Nisticò Robert, Pisani Antonio
Dipartimento di Biologia, Università di Roma "Tor Vergata"; European Brain Research Institute (EBRI) "Rita Levi-Montalcini" Foundation, Roma.
Cattedra di Nefrologia, Dipartimento di Sanità Pubblica, Università Federico II, Napoli.
Recenti Prog Med. 2021 Oct;112(10):75e-84e. doi: 10.1701/3679.36652.

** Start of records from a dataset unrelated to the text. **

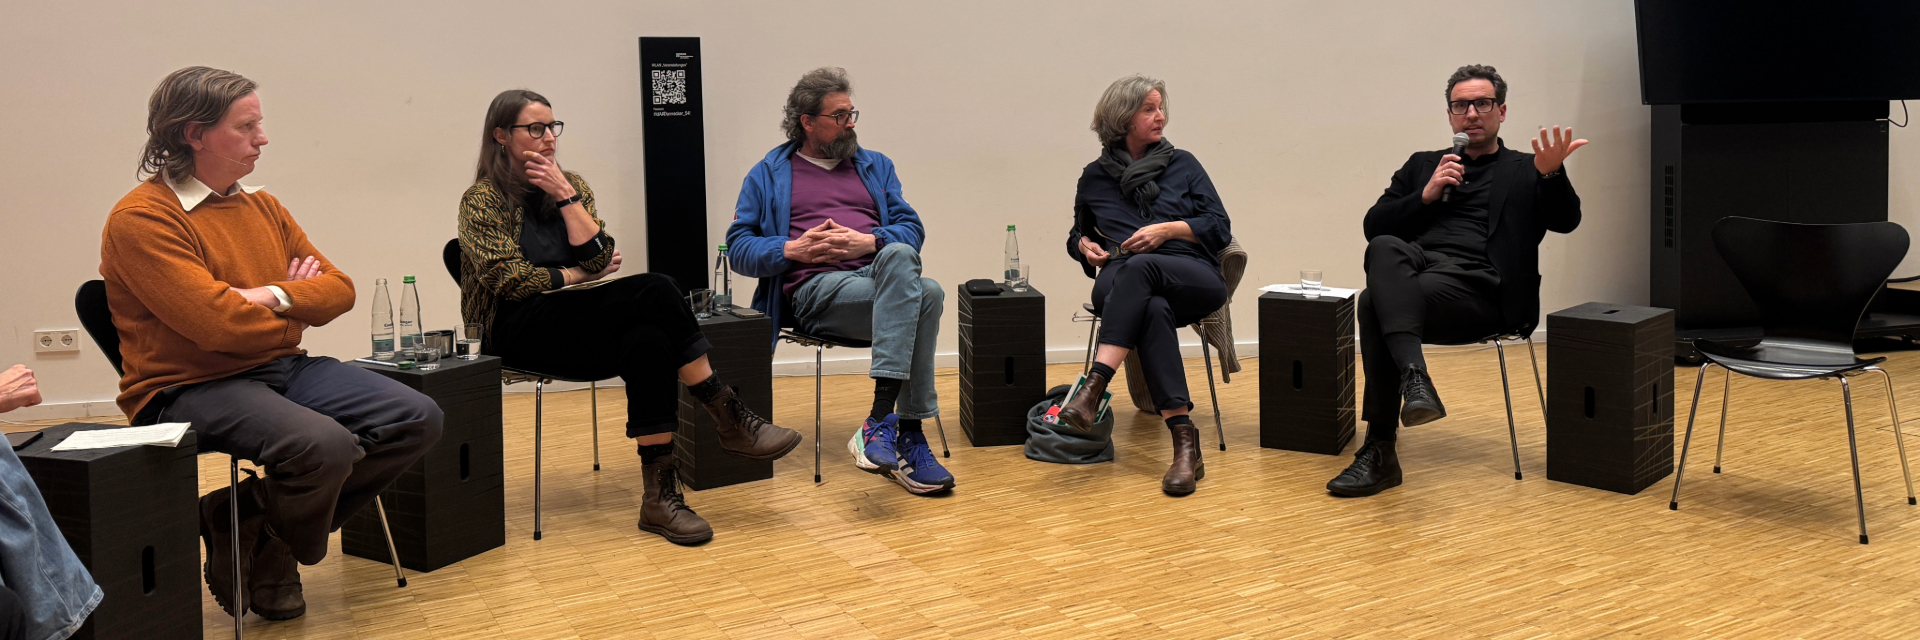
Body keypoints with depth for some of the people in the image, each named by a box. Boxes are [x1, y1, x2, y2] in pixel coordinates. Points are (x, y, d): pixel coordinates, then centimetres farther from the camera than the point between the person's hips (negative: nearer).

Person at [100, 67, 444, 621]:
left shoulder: (263, 206, 14)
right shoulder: (141, 219, -11)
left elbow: (339, 289, 11)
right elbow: (219, 322, -21)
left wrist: (276, 296, -9)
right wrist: (298, 303, -3)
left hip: (284, 368, 9)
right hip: (189, 388, -8)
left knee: (417, 419, -6)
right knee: (324, 444, -33)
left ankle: (249, 520, -5)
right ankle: (266, 552, 1)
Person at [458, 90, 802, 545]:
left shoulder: (571, 185, 16)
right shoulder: (482, 200, 1)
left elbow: (599, 257, 1)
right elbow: (510, 279, -11)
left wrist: (566, 195, -6)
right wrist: (578, 275, -2)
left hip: (577, 328, 6)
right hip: (520, 333, -6)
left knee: (648, 341, -33)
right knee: (653, 292, -30)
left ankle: (660, 493, -37)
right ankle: (729, 418, -28)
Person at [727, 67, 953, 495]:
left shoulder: (875, 166, 28)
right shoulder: (769, 175, 19)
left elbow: (911, 228, 17)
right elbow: (738, 246, 10)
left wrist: (869, 241, -4)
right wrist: (792, 250, -7)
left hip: (881, 274, 4)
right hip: (815, 289, -3)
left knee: (898, 256, -38)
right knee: (925, 295, -34)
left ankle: (881, 423, -40)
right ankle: (907, 440, -37)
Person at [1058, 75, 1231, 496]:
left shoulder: (1183, 164, 18)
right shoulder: (1094, 178, 19)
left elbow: (1220, 228, 11)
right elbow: (1077, 234, 32)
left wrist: (1168, 229, -4)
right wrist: (1084, 245, 8)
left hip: (1195, 279, 0)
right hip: (1121, 288, 0)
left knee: (1139, 268, -37)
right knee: (1152, 309, -39)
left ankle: (1094, 387, -49)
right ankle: (1184, 443, -49)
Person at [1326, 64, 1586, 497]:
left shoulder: (1525, 171, 21)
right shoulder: (1422, 165, 30)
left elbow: (1565, 221, 2)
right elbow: (1373, 226, 19)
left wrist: (1551, 172, -18)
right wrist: (1426, 194, 3)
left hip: (1476, 288, -3)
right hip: (1412, 270, 3)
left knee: (1374, 304, -32)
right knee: (1385, 249, -35)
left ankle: (1380, 452, -33)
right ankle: (1414, 378, -46)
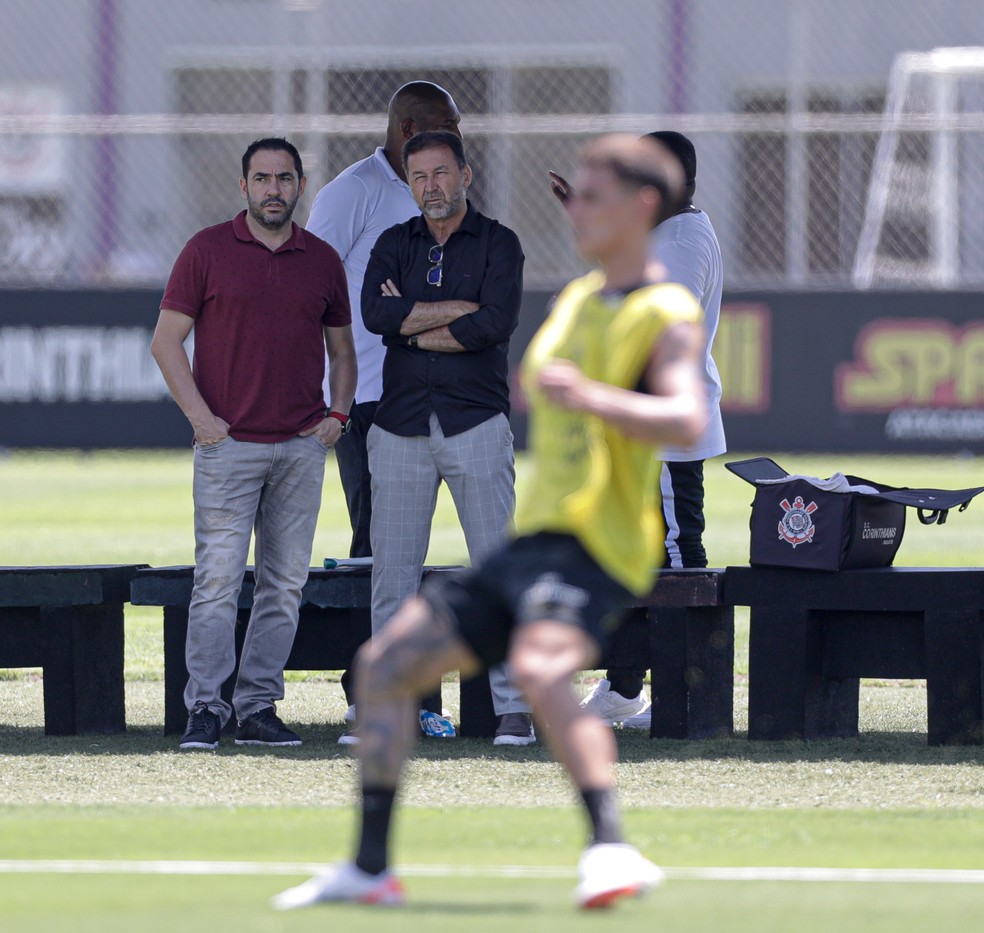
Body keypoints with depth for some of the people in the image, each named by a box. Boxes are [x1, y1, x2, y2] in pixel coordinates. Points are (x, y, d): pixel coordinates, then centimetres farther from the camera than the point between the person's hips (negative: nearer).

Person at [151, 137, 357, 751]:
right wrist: (199, 415, -9)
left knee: (285, 582, 4)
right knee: (219, 579, -9)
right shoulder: (208, 250, 1)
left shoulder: (324, 261, 11)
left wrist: (338, 413, 4)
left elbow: (342, 349, 20)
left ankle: (259, 708, 9)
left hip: (303, 447, 4)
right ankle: (205, 708, -6)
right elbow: (167, 340, 0)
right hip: (228, 443, -4)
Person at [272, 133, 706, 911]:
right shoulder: (578, 300, 18)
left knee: (540, 666, -37)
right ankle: (369, 869, 17)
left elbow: (687, 421, -27)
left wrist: (588, 398, -37)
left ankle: (611, 849, -43)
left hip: (595, 549, -9)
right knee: (385, 664, 9)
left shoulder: (668, 316, -8)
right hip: (531, 540, 9)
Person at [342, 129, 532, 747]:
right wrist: (458, 309, -12)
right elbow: (377, 314, -8)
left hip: (476, 424, -3)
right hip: (401, 429, 3)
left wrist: (414, 325, -7)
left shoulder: (498, 244, 2)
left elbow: (497, 322, -15)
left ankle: (514, 707, -3)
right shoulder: (395, 245, 11)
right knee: (393, 573, 3)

Fabry disease (FD) is an X-linked lysosomal storage disorder resulting from the deficiency of the hydrolytic enzyme α-galactosidase A (α-Gal A), with consequent accumulation of globotrioasoylceramide in cells and tissues of the body, resulting in a multi-system pathology. Classically affected hemizygous males may display all the characteristic neurological (pain), cutaneous (angiokeratoma), renal (proteinuria, kidney failure), cardiovascular (cardiomyopathy, arrhythmia), and cerebrovascular (transient ischemic attacks, strokes) signs of the disease, while heterozygous females have symptoms ranging from very mild to severe. End-stage renal disease and cardiovascular or cerebrovascular complications limit life-expectancy of untreated patients. Demonstration of α-Gal A deficiency is the definitive method for the diagnosis of hemizygous males, while it's often inconclusive due to random X-chromosomal inactivation so that molecular testing (genotyping) of females is mandatory. The treatment options for FD are enzyme replacement therapy (ERT), and the oral pharmacological chaperone migalastat. Two different products, agalsidase alfa and agalsidase beta, have been commercially available in Europe for 20 years and they are both indicated for long-term ERT. In fact, clinical trials, observational studies and registry data have provided abundant evidence for the safety and efficacy of ERT in improving symptoms and disease progression. Agalsidase alpha and beta are two almost identical recombinant proteins although they are used clinically with a different dosage regimen. In this chapter we aim to clarify the differences between the two ERTs and how these can affect the pharmacokinetic/pharmacodynamic (PK/PD) characteristics and ultimately the risk/benefit profile. The chaperone migalastat, available in Europe since 2016, is the only oral treatment for FD, and acts stabilizing specific mutant forms of α-Gal, defined "amenable" to migalastat. A multitude of therapies are now under investigation in various phases of clinical trials. These include pegylated form of α-Gal (pegunigalsidase alpha), gene therapy (both in-vivo and ex-vivo methods), mRNA therapy (inducing production of α-Gal) and substrate reduction therapy (inhibitors of glucosylceramide synthase leading to reduction of Gb-3).
法布里病(FD)是一种X连锁溶酶体贮积症,因水解酶α-半乳糖苷酶A(α-Gal A)缺乏所致,导致体内细胞和组织中球三己糖酰基鞘脂蓄积,进而引发多系统病变。典型的受累半合子男性可能会出现该疾病所有的特征性神经(疼痛)、皮肤(血管角质瘤)、肾脏(蛋白尿、肾衰竭)、心血管(心肌病、心律失常)和脑血管(短暂性脑缺血发作、中风)症状,而杂合子女性的症状则从非常轻微到严重不等。终末期肾病以及心血管或脑血管并发症会限制未治疗患者的预期寿命。α-Gal A缺乏的检测是诊断半合子男性的确诊方法,而对于女性,由于随机的X染色体失活,该检测结果往往不确定,因此女性必须进行分子检测(基因分型)。FD的治疗选择包括酶替代疗法(ERT)和口服药理伴侣米加司他。两种不同的产品,阿加糖酶α和阿加糖酶β,已在欧洲上市20年,二者均适用于长期ERT。事实上,临床试验、观察性研究和登记数据已提供了大量证据,证明ERT在改善症状和疾病进展方面的安全性和有效性。阿加糖酶α和β是两种几乎相同的重组蛋白,尽管它们在临床使用时剂量方案不同。在本章中,我们旨在阐明这两种ERT之间的差异,以及这些差异如何影响药代动力学/药效学(PK/PD)特征,并最终影响风险/获益情况。自2016年起在欧洲上市的伴侣米加司他是FD的唯一口服治疗药物,其作用是稳定特定的α-Gal突变形式,即对米加司他“适用”的形式。目前多种疗法正处于不同阶段的临床试验研究中。这些疗法包括聚乙二醇化形式的α-Gal(聚乙二醇化阿加糖酶α)、基因疗法(体内和体外方法)、mRNA疗法(诱导α-Gal产生)和底物减少疗法(葡糖神经酰胺合酶抑制剂,导致Gb-3减少)。